> About this task:
From the material below, copy each line that holds the word "STATENZIJL".

> Recorded information:

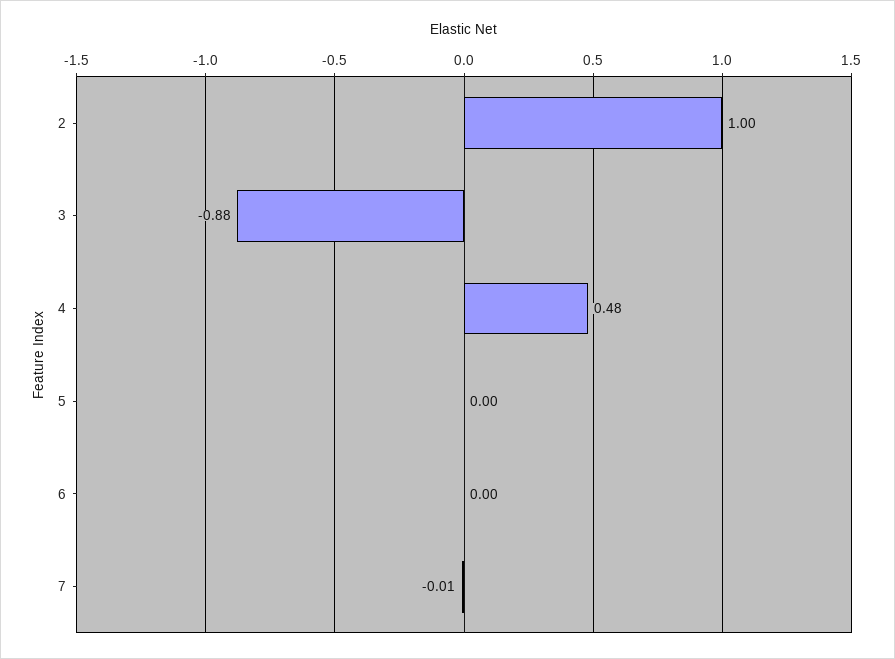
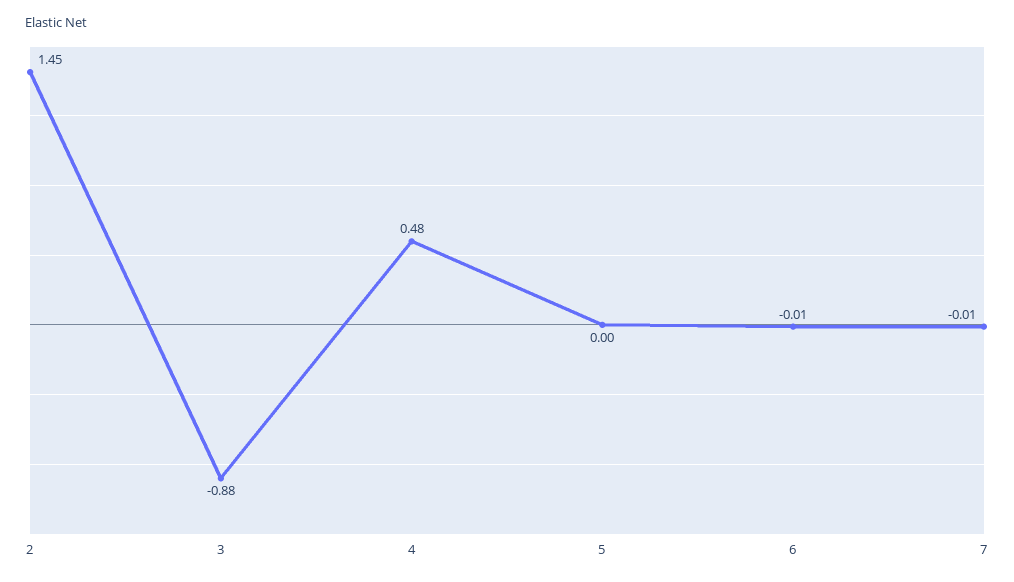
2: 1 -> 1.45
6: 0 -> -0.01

...

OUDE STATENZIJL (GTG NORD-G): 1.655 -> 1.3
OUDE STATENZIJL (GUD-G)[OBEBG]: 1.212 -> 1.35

...

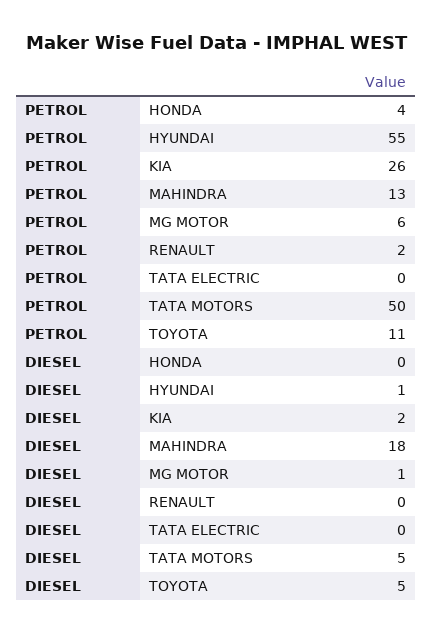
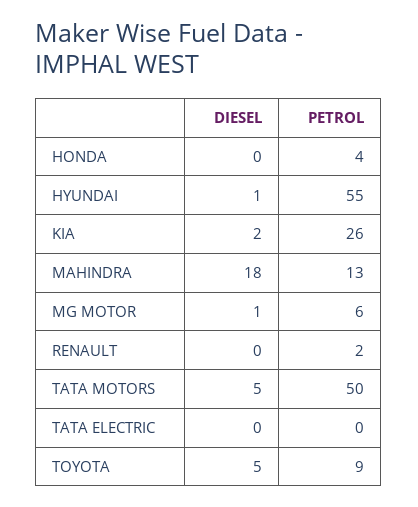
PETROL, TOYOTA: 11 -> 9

> Result of this task:
OUDE STATENZIJL (GTG NORD-G): 1.655 -> 1.3
OUDE STATENZIJL (GUD-G)[OBEBG]: 1.212 -> 1.35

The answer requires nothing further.